» SOURCE INFORMATION:
◆ ◆ ◆ ◆ ◆ ◆ ◆

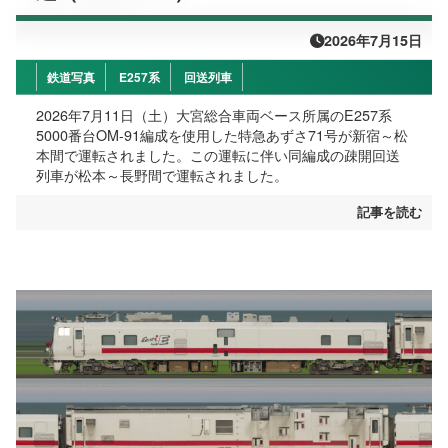
2026年7月15日
鉄道写真
E257系
回送列車
2026年7月11日（土）大宮総合車両ベース所属のE257系
5000番台OM-91編成を使用した特急あずさ71号が新宿～松
本間で運転されました。この運転に伴い同編成の疎開回送
列車が松本～長野間で運転されました。
記事を読む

◆ ◆ ◆ ◆ ◆ ◆ ◆

» INSTRUCTION:
Substitute "臨時" for every "特急" in the material and give its text again, leaving everything else the same. Omit the picture.

» FINISHED TASK:
2026年7月15日
鉄道写真
E257系
回送列車
2026年7月11日（土）大宮総合車両ベース所属のE257系
5000番台OM-91編成を使用した臨時あずさ71号が新宿～松
本間で運転されました。この運転に伴い同編成の疎開回送
列車が松本～長野間で運転されました。
記事を読む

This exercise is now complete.